Unternehmen Man kann die unbefugte Nutzung von KI nicht verhindern, indem man so tut, als hätten die Mitarbeiter keinen Grund, sie nutzen zu wollen. Die Tools sind leicht zugänglich, die Produktivitätsvorteile können unmittelbar eintreten, und der berufliche Druck, sich mit ihnen auseinanderzusetzen, nimmt zu. Eine praktikable Lösung verbindet klare Grenzen mit glaubwürdigen Alternativen. Mitarbeiter benötigen zugelassene Tools, mit denen sich reale Aufgaben bewältigen lassen, praktische Regeln für verschiedene Arten von Daten und einen schnellen Weg zum Testen neuer Anwendungen. Das Unternehmen benötigt Einblick in die Nutzung, die Zuständigkeit für wichtige Arbeitsabläufe und Schutzmaßnahmen, die in einem angemessenen Verhältnis zu den Folgen eines Fehlers stehen. Es wird weiterhin Fälle geben, in denen Mitarbeiter klare Regeln missachten und Informationen leichtfertig preisgeben. Diese Vorfälle erfordern eine Rechenschaftspflicht. Sie sollten jedoch nicht den Blick auf das Gesamtbild verstellen: Weit verbreitete „Schatten-KI“ deutet in der Regel darauf hin, dass Technologie, Richtlinien und Erwartungen der Organisation nicht aufeinander abgestimmt sind.
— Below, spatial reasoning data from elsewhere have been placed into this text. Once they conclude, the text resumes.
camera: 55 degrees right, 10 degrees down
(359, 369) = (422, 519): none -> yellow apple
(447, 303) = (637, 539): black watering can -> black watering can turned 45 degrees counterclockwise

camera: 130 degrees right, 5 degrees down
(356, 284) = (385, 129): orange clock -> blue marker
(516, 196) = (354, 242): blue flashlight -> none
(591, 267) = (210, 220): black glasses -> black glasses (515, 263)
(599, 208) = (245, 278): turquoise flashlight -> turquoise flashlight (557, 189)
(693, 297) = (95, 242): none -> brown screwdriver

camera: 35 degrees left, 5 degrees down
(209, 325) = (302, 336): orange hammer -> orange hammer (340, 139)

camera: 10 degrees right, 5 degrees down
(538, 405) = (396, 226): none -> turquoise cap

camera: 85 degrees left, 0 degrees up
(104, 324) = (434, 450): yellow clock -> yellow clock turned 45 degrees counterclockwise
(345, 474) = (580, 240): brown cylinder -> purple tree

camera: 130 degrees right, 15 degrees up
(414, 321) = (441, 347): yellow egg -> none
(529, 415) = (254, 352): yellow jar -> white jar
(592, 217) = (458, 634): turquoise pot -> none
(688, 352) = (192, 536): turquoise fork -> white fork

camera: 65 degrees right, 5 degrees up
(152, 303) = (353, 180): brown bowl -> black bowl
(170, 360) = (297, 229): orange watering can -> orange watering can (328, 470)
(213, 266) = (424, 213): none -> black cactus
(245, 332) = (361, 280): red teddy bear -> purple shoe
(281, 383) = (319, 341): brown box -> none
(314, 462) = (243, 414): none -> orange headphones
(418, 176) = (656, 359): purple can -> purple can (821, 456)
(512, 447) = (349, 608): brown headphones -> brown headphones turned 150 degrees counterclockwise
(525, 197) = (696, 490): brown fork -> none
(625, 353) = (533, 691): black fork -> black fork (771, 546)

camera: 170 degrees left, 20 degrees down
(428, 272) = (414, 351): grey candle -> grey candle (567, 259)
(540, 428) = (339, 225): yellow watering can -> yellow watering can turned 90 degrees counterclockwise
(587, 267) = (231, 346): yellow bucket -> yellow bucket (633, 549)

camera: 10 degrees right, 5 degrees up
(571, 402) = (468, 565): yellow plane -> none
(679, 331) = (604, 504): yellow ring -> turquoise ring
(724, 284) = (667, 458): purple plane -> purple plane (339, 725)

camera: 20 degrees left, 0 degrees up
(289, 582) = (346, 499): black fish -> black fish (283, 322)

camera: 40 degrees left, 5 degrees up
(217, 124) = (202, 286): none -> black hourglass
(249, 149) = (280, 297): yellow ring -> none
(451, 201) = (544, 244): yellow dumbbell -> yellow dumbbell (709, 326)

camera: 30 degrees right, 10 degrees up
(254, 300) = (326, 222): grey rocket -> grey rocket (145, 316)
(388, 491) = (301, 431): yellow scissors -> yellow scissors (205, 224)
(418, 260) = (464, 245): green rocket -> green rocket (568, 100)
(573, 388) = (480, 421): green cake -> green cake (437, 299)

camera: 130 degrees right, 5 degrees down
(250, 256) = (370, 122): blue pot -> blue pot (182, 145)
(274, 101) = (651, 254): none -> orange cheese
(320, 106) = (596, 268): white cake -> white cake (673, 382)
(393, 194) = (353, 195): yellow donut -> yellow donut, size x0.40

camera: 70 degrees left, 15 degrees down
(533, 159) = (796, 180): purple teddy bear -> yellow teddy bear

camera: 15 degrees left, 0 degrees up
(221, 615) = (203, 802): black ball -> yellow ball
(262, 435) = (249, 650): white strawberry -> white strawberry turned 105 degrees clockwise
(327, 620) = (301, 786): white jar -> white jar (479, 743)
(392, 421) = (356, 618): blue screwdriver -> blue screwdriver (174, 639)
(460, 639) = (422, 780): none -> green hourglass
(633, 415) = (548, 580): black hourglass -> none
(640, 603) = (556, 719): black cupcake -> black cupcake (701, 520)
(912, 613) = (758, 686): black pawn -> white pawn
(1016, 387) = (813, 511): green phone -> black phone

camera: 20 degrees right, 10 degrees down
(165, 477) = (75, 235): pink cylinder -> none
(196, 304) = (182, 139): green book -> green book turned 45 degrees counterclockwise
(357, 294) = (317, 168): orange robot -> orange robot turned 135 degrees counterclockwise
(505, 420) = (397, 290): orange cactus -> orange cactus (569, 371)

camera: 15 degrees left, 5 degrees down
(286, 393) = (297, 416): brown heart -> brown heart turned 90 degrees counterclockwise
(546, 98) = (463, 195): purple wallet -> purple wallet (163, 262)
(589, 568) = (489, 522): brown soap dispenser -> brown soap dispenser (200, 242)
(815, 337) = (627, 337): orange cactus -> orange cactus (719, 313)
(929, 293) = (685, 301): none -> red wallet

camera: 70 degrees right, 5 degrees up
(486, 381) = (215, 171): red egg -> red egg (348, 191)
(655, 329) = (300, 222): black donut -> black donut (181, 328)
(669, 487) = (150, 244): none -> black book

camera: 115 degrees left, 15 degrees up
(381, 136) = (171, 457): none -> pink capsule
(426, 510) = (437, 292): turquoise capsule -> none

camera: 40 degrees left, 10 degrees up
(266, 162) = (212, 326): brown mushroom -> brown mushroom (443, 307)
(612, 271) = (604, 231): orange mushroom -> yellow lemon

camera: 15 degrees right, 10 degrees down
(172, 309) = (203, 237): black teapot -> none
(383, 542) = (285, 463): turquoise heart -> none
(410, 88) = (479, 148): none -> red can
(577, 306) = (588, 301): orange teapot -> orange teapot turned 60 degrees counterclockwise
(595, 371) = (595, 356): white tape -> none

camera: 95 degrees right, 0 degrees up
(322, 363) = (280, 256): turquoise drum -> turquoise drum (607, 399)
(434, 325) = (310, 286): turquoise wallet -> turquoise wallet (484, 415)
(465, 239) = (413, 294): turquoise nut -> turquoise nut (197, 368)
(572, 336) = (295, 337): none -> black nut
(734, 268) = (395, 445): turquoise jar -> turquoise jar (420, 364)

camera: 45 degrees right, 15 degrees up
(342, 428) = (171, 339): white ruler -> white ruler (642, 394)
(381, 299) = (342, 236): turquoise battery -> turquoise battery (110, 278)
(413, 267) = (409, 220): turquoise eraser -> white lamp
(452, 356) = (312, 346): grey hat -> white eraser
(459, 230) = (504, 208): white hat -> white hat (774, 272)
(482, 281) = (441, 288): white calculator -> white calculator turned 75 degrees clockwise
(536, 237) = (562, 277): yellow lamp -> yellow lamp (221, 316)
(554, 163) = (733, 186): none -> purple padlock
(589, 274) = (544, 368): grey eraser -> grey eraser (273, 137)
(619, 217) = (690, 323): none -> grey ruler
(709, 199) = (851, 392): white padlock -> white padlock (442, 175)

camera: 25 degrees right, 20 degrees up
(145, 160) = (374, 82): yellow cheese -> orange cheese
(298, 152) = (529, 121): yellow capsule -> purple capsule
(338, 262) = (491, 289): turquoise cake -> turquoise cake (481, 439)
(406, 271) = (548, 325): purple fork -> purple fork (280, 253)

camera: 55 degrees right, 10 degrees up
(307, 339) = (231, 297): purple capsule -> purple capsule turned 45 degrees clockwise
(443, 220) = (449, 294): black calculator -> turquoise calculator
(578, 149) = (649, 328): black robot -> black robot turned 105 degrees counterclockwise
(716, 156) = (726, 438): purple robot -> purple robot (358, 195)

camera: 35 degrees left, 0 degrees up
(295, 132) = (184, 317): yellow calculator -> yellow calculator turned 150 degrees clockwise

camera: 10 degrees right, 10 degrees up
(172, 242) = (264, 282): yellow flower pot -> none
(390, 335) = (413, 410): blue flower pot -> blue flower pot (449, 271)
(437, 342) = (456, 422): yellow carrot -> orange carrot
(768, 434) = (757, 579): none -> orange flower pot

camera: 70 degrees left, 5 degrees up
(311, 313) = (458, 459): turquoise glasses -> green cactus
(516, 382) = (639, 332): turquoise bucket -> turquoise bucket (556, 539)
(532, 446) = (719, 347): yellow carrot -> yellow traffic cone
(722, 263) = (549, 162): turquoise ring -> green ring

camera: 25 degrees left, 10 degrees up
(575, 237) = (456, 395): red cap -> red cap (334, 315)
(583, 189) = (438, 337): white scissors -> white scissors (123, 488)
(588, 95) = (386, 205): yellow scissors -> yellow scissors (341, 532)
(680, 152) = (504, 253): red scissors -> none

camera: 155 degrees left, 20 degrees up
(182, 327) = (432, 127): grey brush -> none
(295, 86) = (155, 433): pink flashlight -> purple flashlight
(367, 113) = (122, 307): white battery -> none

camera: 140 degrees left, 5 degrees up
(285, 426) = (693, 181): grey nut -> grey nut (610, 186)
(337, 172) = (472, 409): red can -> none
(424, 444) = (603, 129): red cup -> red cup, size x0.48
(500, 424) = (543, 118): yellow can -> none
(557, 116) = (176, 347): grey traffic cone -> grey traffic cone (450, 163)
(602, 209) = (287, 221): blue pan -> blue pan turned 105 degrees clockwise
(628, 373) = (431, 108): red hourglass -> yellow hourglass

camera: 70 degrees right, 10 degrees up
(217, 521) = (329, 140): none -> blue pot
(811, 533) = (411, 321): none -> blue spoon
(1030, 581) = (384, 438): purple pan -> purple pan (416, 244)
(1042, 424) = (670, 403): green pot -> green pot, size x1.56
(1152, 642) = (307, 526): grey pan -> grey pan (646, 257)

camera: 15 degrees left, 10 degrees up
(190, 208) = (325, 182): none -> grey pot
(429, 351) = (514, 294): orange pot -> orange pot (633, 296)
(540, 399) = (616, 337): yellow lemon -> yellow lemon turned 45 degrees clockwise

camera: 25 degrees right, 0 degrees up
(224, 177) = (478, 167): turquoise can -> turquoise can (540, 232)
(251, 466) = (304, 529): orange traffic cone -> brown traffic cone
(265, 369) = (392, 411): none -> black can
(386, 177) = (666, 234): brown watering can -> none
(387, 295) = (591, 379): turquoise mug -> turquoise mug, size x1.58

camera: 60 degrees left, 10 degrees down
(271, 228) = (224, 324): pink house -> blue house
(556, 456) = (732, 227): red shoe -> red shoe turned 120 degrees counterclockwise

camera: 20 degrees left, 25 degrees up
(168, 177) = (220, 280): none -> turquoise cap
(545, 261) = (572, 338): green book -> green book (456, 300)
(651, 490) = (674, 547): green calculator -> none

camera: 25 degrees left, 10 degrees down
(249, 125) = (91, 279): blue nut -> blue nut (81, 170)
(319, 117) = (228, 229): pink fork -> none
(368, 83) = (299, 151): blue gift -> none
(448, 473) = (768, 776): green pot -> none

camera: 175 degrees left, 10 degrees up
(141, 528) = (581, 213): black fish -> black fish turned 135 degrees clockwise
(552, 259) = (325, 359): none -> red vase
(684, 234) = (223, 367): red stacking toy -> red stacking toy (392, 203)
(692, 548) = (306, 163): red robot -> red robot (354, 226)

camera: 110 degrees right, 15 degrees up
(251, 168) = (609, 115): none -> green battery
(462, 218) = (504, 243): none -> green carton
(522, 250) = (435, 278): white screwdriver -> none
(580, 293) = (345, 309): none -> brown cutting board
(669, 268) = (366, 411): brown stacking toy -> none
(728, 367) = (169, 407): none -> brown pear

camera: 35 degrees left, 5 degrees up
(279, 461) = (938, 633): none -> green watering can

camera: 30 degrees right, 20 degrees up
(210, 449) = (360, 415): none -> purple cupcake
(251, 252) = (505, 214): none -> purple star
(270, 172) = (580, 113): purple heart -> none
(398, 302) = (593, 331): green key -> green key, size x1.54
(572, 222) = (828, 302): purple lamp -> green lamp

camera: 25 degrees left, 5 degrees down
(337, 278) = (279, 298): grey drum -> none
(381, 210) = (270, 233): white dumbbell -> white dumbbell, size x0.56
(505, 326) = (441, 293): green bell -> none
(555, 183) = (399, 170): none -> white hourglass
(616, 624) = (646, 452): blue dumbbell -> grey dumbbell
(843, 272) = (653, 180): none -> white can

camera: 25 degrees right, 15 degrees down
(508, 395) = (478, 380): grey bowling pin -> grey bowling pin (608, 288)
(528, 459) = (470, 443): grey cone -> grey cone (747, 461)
Ein Mitarbeiter, der ein nicht genehmigtes Tool nutzt, geht damit ein Risiko ein, doch das Unternehmen hat bereits selbst mehrere Entscheidungen getroffen – hinsichtlich Zugriff, Beschaffung, Arbeitsbelastung und Schulung. Wenn der offizielle Weg die Arbeit nicht unterstützt, schaffen sich die Menschen einen anderen. Die effektivste KI-Governance sorgt dafür, dass der sichere Weg so praktikabel ist, dass Mitarbeiter nicht länger im Verborgenen arbeiten müssen.